Manuel Jorge Valamatos refere ainda que a realização de eventos tendo em conta o panorama atual é uma situação “difícil de gerir emocionalmente, e até do ponto de vista daquilo que sentimos que a sociedade também necessita”.

Lembrando que “a vida não para”, o autarca lembrou que o Município tem também “parado com um conjunto de eventos desportivos, culturais. Temos vindo a fazer isso, pondo aqui uma pressão enorme sobre a não realização de eventos”, notou, tendo feito notar que tais decisões são tomadas no sentido de “proteger as nossas pessoas”.
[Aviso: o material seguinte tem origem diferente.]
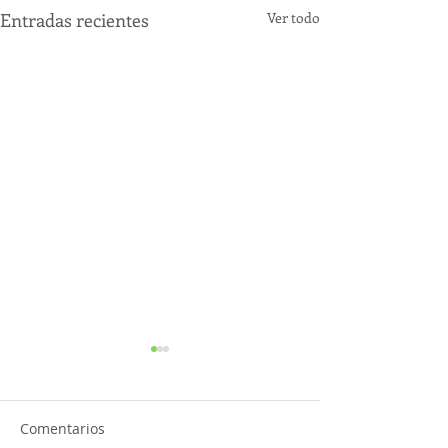
Entradas recientes
Ver todo
Comentarios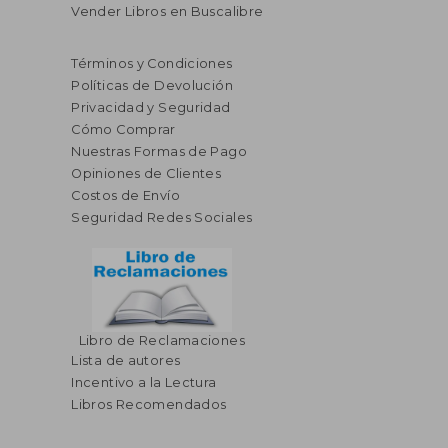
Vender Libros en Buscalibre
Términos y Condiciones
Políticas de Devolución
Privacidad y Seguridad
Cómo Comprar
Nuestras Formas de Pago
Opiniones de Clientes
Costos de Envío
Seguridad Redes Sociales
Libro de Reclamaciones
Lista de autores
Incentivo a la Lectura
Libros Recomendados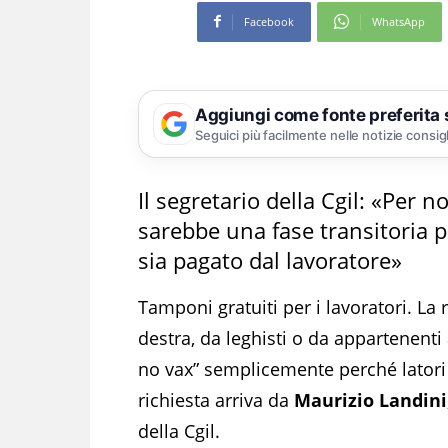
Facebook
WhatsApp
Aggiungi come fonte preferita
Seguici più facilmente nelle notizie consig
Il segretario della Cgil: «Per n
sarebbe una fase transitoria 
sia pagato dal lavoratore»
Tamponi gratuiti per i lavoratori. La 
destra, da leghisti o da appartenenti a 
no vax” semplicemente perché latori
richiesta arriva da
Maurizio Landini
della Cgil.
“Esta questão do Covid-19 surge em Portugal de um dia para o outro e houve, num espaço curto de dias houve alterações muito significativas naquilo que é a gestão das nossas comunidades. Se nós neste momento tivéssemos a vacina e se o assunto estivesse relativamente resolvido, poderíamos estar a dirigir-nos, do ponto de vista do pensamento, para outras ordens de orientação. Com esta situação de incerteza, estamos todos muito preocupados”, conclui Valamatos.

MUNICÍPIO GASTOU QUASE 1 MILHÃO DE EUROS COM A COVID-19

Entre fornecimento de material de proteção individual e apoios à população e entidades do concelho, o Município de Abrantes gastou já perto de um milhão de euros devido à pandemia de Covid-19.

O presidente da Câmara Municipal conta apresentar os números detalhados na próxima reunião do executivo, mas avançou que os custos tidos devido à pandemia “é muito perto já de um milhão de euros”. “Um peso significativo naquilo que são as nossas contas e naquilo que é o nosso orçamento”, disse o autarca.

Manuel Jorge Valamatos destacou, nomeadamente, o apoio concedido aos munícipes e entidades do concelho no que respeita às faturas da água dos meses de abril, maio e junho, em que todos os cidadãos beneficiaram, pelo menos, de 20% de desconto na conta da água.

“Suportámos 400 mil euros, que deixámos de cobrar, e libertámos a nossa comunidade de pagar”, sublinhou. “Um valor muito significativo (…) Uma responsabilidade enorme que assumimos para ajudar a nossa comunidade a suportar melhor esta situação onde estamos todos envolvidos”.

Para já, o autarca admite que não é necessário avançar com nenhum orçamento retificativo. “Neste momento, não é essa a situação. Mas também não sabemos o dia de amanhã”, notou.